# Golf star Tom Lehman Shot At



## ditchweed (Mar 29, 2006)

Golf star Tom Lehman was shot at, escaped unhurt in a random drive-by shooting incident before launching his challenge at the U.S. Masters. Now trying to concentrate on his golf game. How would you feel after this? Would you still be able to play?


----------



## Jesse (Apr 1, 2006)

I would be shaken to say the least. Even if you don't think it's effected you, your swing is going to be a little shakey, your judgement will be a little off, and you just won't be able to concentrate as well

poor guy


----------



## ditchweed (Mar 29, 2006)

*Tom*

Tom Lehman must have dedication. To be out golfing, after being shot at is amazing. Does anybody know why he was shot at?


----------



## Jesse (Apr 1, 2006)

ditchweed said:


> Tom Lehman must have dedication. To be out golfing, after being shot at is amazing. Does anybody know why he was shot at?


Probably a Phil Mickelson fan. 

I have no idea, actually. It'd be interesting to know what drives someone to hate an athelete so much that they actually want to kill/hurt them. I really dislike Vijay Singh, but I'm definitely not about to go by a pistol and take shots at him...some people are just weird


----------



## ditchweed (Mar 29, 2006)

*Golf True*

No idea on whats going through a persons head, on think some kind of violence is going to solve it. Just enjoy what you can do. People still to the clubs, not the guns.


----------



## enti342 (Apr 9, 2006)

I wouldn't be able to play, Frankly i would be too scared to do anything.


----------



## DOMAINerBLOGer (Mar 27, 2006)

That is something the golf world does not need. People shooting and crazy stuff like that. Golf is not gangster it is a simple sport that does not require anyone to be hurt. Such a sad thing how someone gets shot at for going to their job.


----------



## StAndrew (Apr 5, 2006)

DOMAINerBLOGer said:


> That is something the golf world does not need. People shooting and crazy stuff like that. Golf is not gangster it is a simple sport that does not require anyone to be hurt. Such a sad thing how someone gets shot at for going to their job.

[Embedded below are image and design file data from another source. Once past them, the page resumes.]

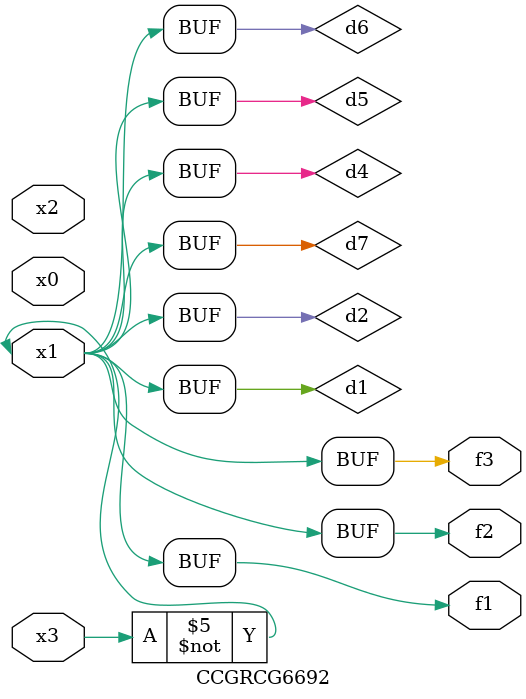
<source format=v>
module CCGRCG6692(
	input x0, x1, x2, x3,
	output f1, f2, f3
);

	wire d1, d2, d3, d4, d5, d6, d7;

	not (d1, x3);
	buf (d2, x1);
	xnor (d3, d1, d2);
	nor (d4, d1);
	buf (d5, d1, d2);
	buf (d6, d4, d5);
	nand (d7, d4);
	assign f1 = d6;
	assign f2 = d7;
	assign f3 = d6;
endmodule

</source>
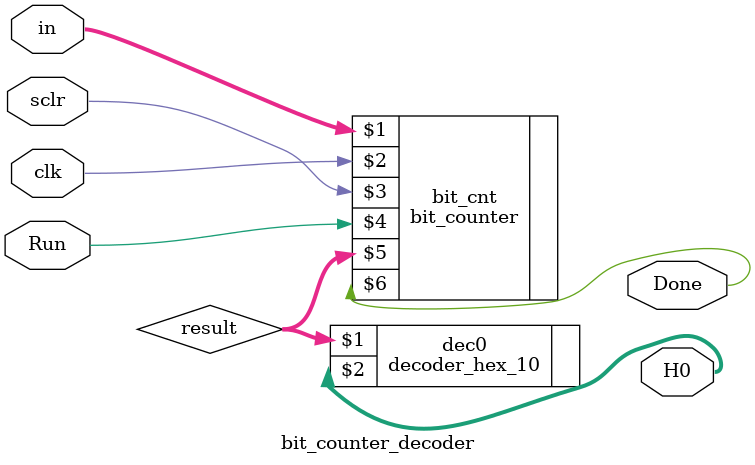
<source format=v>
module bit_counter_decoder (input [7:0] in,
									 input clk, sclr, Run,
									 output [0:6] H0,
									 output Done);
	wire [3:0] result;								 
	bit_counter bit_cnt(in, clk, sclr, Run, result, Done);
	decoder_hex_10 dec0(result, H0[0:6]);
	
endmodule

</source>
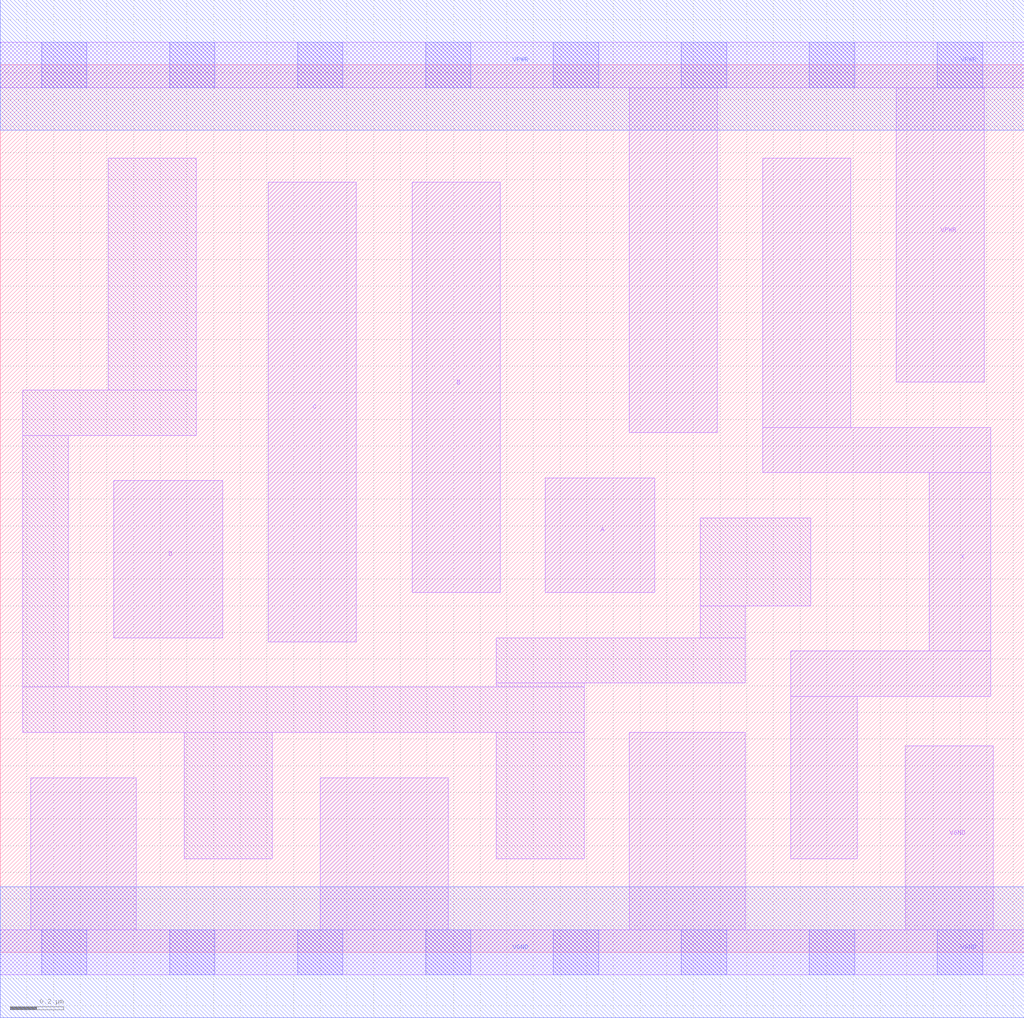
<source format=lef>
# Copyright 2020 The SkyWater PDK Authors
#
# Licensed under the Apache License, Version 2.0 (the "License");
# you may not use this file except in compliance with the License.
# You may obtain a copy of the License at
#
#     https://www.apache.org/licenses/LICENSE-2.0
#
# Unless required by applicable law or agreed to in writing, software
# distributed under the License is distributed on an "AS IS" BASIS,
# WITHOUT WARRANTIES OR CONDITIONS OF ANY KIND, either express or implied.
# See the License for the specific language governing permissions and
# limitations under the License.
#
# SPDX-License-Identifier: Apache-2.0

VERSION 5.7 ;
  NAMESCASESENSITIVE ON ;
  NOWIREEXTENSIONATPIN ON ;
  DIVIDERCHAR "/" ;
  BUSBITCHARS "[]" ;
UNITS
  DATABASE MICRONS 200 ;
END UNITS
MACRO sky130_fd_sc_ls__or4_2
  CLASS CORE ;
  SOURCE USER ;
  FOREIGN sky130_fd_sc_ls__or4_2 ;
  ORIGIN  0.000000  0.000000 ;
  SIZE  3.840000 BY  3.330000 ;
  SYMMETRY X Y ;
  SITE unit ;
  PIN A
    ANTENNAGATEAREA  0.246000 ;
    DIRECTION INPUT ;
    USE SIGNAL ;
    PORT
      LAYER li1 ;
        RECT 2.045000 1.350000 2.455000 1.780000 ;
    END
  END A
  PIN B
    ANTENNAGATEAREA  0.246000 ;
    DIRECTION INPUT ;
    USE SIGNAL ;
    PORT
      LAYER li1 ;
        RECT 1.545000 1.350000 1.875000 2.890000 ;
    END
  END B
  PIN C
    ANTENNAGATEAREA  0.246000 ;
    DIRECTION INPUT ;
    USE SIGNAL ;
    PORT
      LAYER li1 ;
        RECT 1.005000 1.165000 1.335000 2.890000 ;
    END
  END C
  PIN D
    ANTENNAGATEAREA  0.246000 ;
    DIRECTION INPUT ;
    USE SIGNAL ;
    PORT
      LAYER li1 ;
        RECT 0.425000 1.180000 0.835000 1.770000 ;
    END
  END D
  PIN X
    ANTENNADIFFAREA  0.543200 ;
    DIRECTION OUTPUT ;
    USE SIGNAL ;
    PORT
      LAYER li1 ;
        RECT 2.860000 1.800000 3.715000 1.970000 ;
        RECT 2.860000 1.970000 3.190000 2.980000 ;
        RECT 2.965000 0.350000 3.215000 0.960000 ;
        RECT 2.965000 0.960000 3.715000 1.130000 ;
        RECT 3.485000 1.130000 3.715000 1.800000 ;
    END
  END X
  PIN VGND
    DIRECTION INOUT ;
    SHAPE ABUTMENT ;
    USE GROUND ;
    PORT
      LAYER li1 ;
        RECT 0.000000 -0.085000 3.840000 0.085000 ;
        RECT 0.115000  0.085000 0.510000 0.655000 ;
        RECT 1.200000  0.085000 1.680000 0.655000 ;
        RECT 2.360000  0.085000 2.795000 0.825000 ;
        RECT 3.395000  0.085000 3.725000 0.775000 ;
      LAYER mcon ;
        RECT 0.155000 -0.085000 0.325000 0.085000 ;
        RECT 0.635000 -0.085000 0.805000 0.085000 ;
        RECT 1.115000 -0.085000 1.285000 0.085000 ;
        RECT 1.595000 -0.085000 1.765000 0.085000 ;
        RECT 2.075000 -0.085000 2.245000 0.085000 ;
        RECT 2.555000 -0.085000 2.725000 0.085000 ;
        RECT 3.035000 -0.085000 3.205000 0.085000 ;
        RECT 3.515000 -0.085000 3.685000 0.085000 ;
      LAYER met1 ;
        RECT 0.000000 -0.245000 3.840000 0.245000 ;
    END
  END VGND
  PIN VPWR
    DIRECTION INOUT ;
    SHAPE ABUTMENT ;
    USE POWER ;
    PORT
      LAYER li1 ;
        RECT 0.000000 3.245000 3.840000 3.415000 ;
        RECT 2.360000 1.950000 2.690000 3.245000 ;
        RECT 3.360000 2.140000 3.690000 3.245000 ;
      LAYER mcon ;
        RECT 0.155000 3.245000 0.325000 3.415000 ;
        RECT 0.635000 3.245000 0.805000 3.415000 ;
        RECT 1.115000 3.245000 1.285000 3.415000 ;
        RECT 1.595000 3.245000 1.765000 3.415000 ;
        RECT 2.075000 3.245000 2.245000 3.415000 ;
        RECT 2.555000 3.245000 2.725000 3.415000 ;
        RECT 3.035000 3.245000 3.205000 3.415000 ;
        RECT 3.515000 3.245000 3.685000 3.415000 ;
      LAYER met1 ;
        RECT 0.000000 3.085000 3.840000 3.575000 ;
    END
  END VPWR
  OBS
    LAYER li1 ;
      RECT 0.085000 0.825000 2.190000 0.995000 ;
      RECT 0.085000 0.995000 0.255000 1.940000 ;
      RECT 0.085000 1.940000 0.735000 2.110000 ;
      RECT 0.405000 2.110000 0.735000 2.980000 ;
      RECT 0.690000 0.350000 1.020000 0.825000 ;
      RECT 1.860000 0.350000 2.190000 0.825000 ;
      RECT 1.860000 0.995000 2.190000 1.010000 ;
      RECT 1.860000 1.010000 2.795000 1.180000 ;
      RECT 2.625000 1.180000 2.795000 1.300000 ;
      RECT 2.625000 1.300000 3.040000 1.630000 ;
  END
END sky130_fd_sc_ls__or4_2

</source>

Unfortunately, I think it's a sign of the times and further proof of how twisted this society is becoming. I don't know if Lehman was even the target of the attack - they caught the guy later in the week when he shot at another car (missing this time I think). Sometimes you're just in the wrong place at the wrong time. I'm glad no one was hurt in either incident and they caught the guy.


----------